[Görevin amacı]:
Vergi mevzuatı metninde "KDV Kanunu Madde" ile "düzenlenebileceği hükmü çıkmaktadır." arasındaki kısmı, bu iki ifade de dahil olmak üzere kelimesi kelimesine yazın.

[Metin bölümü]:
****************************************
VUK ve KDV hükümlerine göre konunun değerlendirilmesi:
VUK Madde 229’da “Fatura satılan emtia veya yapılan iş karşılığında müşterinin borçlandığı meblağı göstermek üzere emtiayı satan veya işi yapan tüccar tarafından müşteriye verilen ticari vesikadır.”Denilmektedir.
Yine aynı kanunun 231/5 bendinde; ”Fatura, malın teslimi veya hizmetin yapıldığı tarihten itibaren azamî yedi gün içinde düzenlenir. Bu süre içerisinde düzenlenmeyen faturalar hiç düzenlenmemiş sayılır.” Denilmektedir.
Yukarıdaki kanun maddelerinden, VUK’a göre mal teslimi veya hizmet ifasından önce fatura düzenlenemeyeceği anlaşılmaktadır.
KDV Kanunu Madde 10/b bendinde vergiyi doğuran olay;“Malın tesliminden veya hizmetin yapılmasından önce fatura veya benzeri belgeler verilmesi hallerinde, bu belgelerde gösterilen miktarla sınırlı olmak üzere fatura veya benzeri belgelerin düzenlenmesi,” dir, denilmek sureti ile mal teslimi veya hizmet ifasından önce fatura düzenlenebileceği hükmü çıkmaktadır.
Genel hukuk kurallarına göre son çıkan kanun eskiye göre, özel kanun da genel kanuna göre tercih edilir. Buna göre; fatura düzenlenmesine ilişkin hükümler, KDV Kanunu’nda VUK’a göre daha özel ve ayrıntılı olarak düzenlenmiştir. Ayrıca, KDV madde 10’un yürürlük tarihi VUK 229’uncu maddeden sonradır. O halde, mal teslimi ve hizmet ifasından önce fatura düzenlenebileceği kabul edilmelidir.
193 sayılı GVK hükümleri yönünden konunun tartışılması:
Gelir Vergisi Kanunu (GVK) Madde 38’de;” Bilanço esasına göre ticari kazanç, teşebbüsteki öz sermayenin hesap dönemi sonunda ve başındaki değerleri arasındaki müspet farktır…”denilmektedir.
Aynı kanunun 39’uncu maddesinde ise “İşletme hesabı esasına göre ticari kazanç, bir hesap dönemi içinde elde edilen hasılat ile giderler arasındaki müspet farktır.” denilerek, tahsil edilen paralar ile alacakların hasılat; ödemelerin ve borçlanılan meblağların gider olduğu ifade edilmektedir.
****************************************
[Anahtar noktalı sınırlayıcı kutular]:
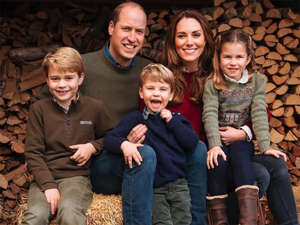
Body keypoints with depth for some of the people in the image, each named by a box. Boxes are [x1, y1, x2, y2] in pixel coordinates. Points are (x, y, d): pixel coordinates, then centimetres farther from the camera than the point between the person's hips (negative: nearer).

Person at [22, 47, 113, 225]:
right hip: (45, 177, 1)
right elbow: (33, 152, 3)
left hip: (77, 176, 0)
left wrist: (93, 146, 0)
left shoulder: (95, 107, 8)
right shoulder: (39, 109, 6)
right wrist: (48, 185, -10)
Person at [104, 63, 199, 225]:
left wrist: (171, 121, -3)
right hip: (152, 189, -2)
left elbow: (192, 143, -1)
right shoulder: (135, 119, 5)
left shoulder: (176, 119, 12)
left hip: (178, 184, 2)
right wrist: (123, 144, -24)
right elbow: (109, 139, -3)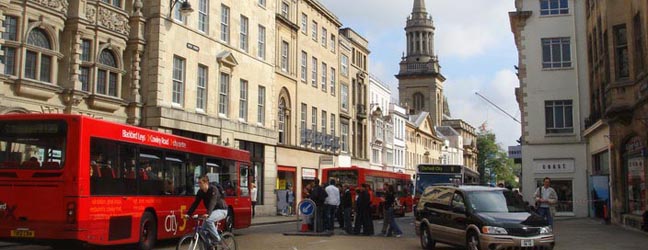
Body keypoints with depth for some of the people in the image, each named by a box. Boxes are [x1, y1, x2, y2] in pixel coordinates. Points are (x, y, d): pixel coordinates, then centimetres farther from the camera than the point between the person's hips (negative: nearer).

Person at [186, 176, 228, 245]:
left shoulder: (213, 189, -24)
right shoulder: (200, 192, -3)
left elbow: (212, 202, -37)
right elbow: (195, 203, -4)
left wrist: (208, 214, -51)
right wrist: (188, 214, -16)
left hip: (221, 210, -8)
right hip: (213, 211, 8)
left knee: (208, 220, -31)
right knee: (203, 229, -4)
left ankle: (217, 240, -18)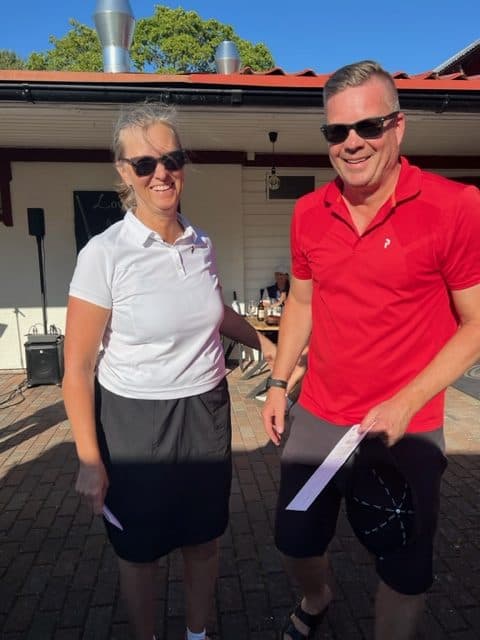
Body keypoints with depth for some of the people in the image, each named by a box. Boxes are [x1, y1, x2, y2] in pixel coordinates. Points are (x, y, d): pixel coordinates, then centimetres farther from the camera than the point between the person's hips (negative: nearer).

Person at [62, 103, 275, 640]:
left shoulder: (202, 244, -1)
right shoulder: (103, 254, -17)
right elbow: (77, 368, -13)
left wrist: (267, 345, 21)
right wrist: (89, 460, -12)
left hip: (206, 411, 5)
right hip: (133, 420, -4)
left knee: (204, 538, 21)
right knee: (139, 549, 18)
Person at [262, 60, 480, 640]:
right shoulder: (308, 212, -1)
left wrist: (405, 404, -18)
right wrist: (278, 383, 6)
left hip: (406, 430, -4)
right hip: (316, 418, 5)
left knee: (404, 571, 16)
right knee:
****************************************
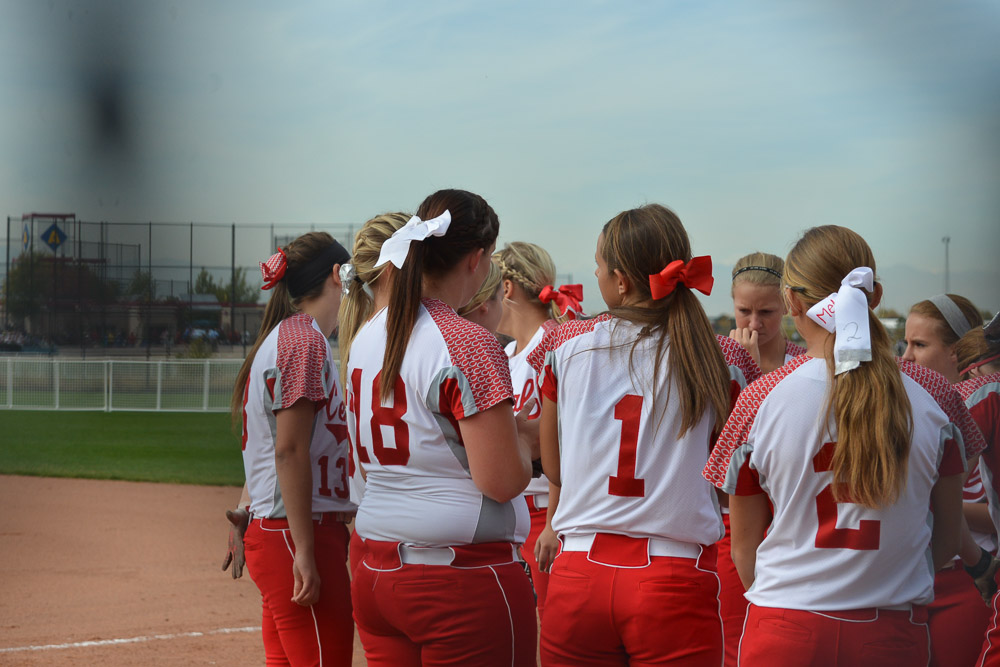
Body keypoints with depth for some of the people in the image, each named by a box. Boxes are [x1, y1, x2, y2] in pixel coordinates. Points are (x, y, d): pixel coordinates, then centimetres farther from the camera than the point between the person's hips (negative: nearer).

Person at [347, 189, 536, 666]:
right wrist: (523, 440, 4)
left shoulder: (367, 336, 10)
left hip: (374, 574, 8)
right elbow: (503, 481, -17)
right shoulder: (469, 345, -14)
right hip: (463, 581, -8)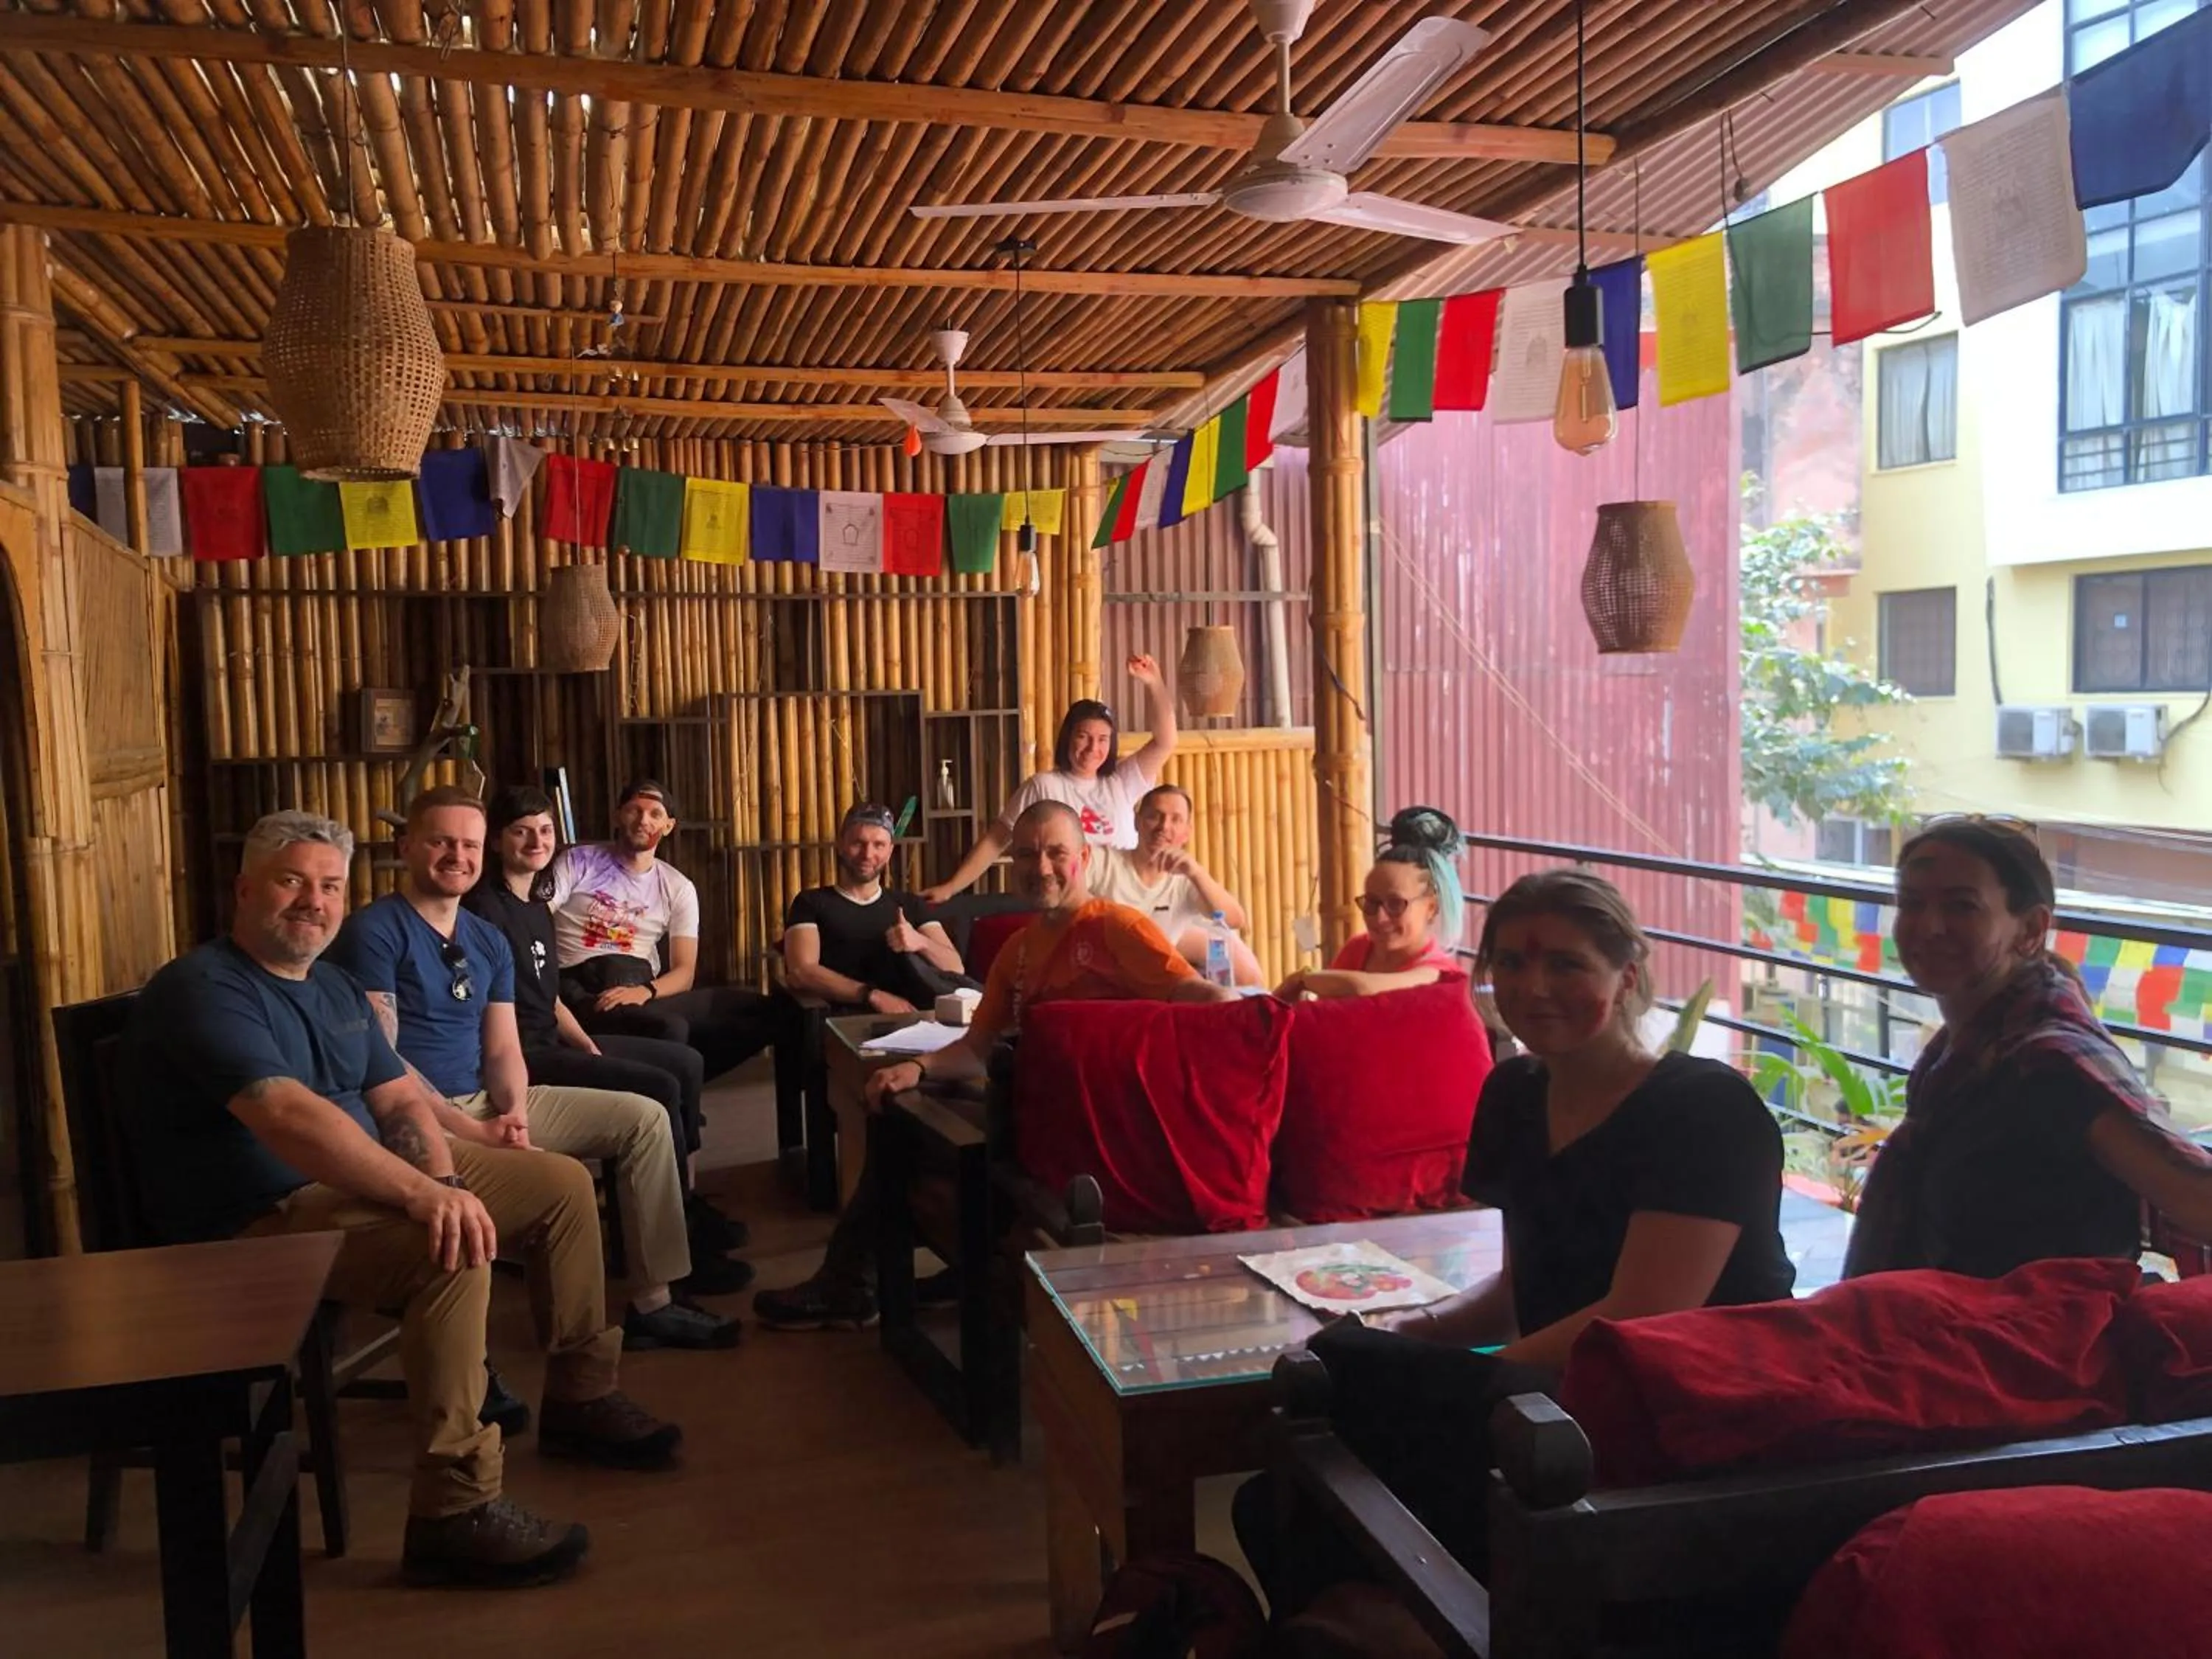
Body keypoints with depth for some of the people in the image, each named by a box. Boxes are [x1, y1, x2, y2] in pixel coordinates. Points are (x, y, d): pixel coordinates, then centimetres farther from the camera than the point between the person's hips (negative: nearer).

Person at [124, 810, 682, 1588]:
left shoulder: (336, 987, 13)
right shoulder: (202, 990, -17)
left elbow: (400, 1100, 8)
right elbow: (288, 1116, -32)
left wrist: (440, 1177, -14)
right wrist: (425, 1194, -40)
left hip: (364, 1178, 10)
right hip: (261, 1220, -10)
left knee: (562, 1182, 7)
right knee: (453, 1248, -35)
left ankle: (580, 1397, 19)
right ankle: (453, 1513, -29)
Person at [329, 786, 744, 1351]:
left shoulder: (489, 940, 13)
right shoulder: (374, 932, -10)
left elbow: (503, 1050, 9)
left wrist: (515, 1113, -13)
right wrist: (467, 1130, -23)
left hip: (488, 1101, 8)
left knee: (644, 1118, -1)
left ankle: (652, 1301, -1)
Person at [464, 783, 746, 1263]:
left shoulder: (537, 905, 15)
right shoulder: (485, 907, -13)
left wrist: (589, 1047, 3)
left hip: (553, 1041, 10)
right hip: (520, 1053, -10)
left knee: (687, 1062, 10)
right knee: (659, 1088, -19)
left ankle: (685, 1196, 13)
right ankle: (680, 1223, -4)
****************************************
[Cevap alanı]:
KDV Kanunu Madde 10/b bendinde vergiyi doğuran olay;“Malın tesliminden veya hizmetin yapılmasından önce fatura veya benzeri belgeler verilmesi hallerinde, bu belgelerde gösterilen miktarla sınırlı olmak üzere fatura veya benzeri belgelerin düzenlenmesi,” dir, denilmek sureti ile mal teslimi veya hizmet ifasından önce fatura düzenlenebileceği hükmü çıkmaktadır.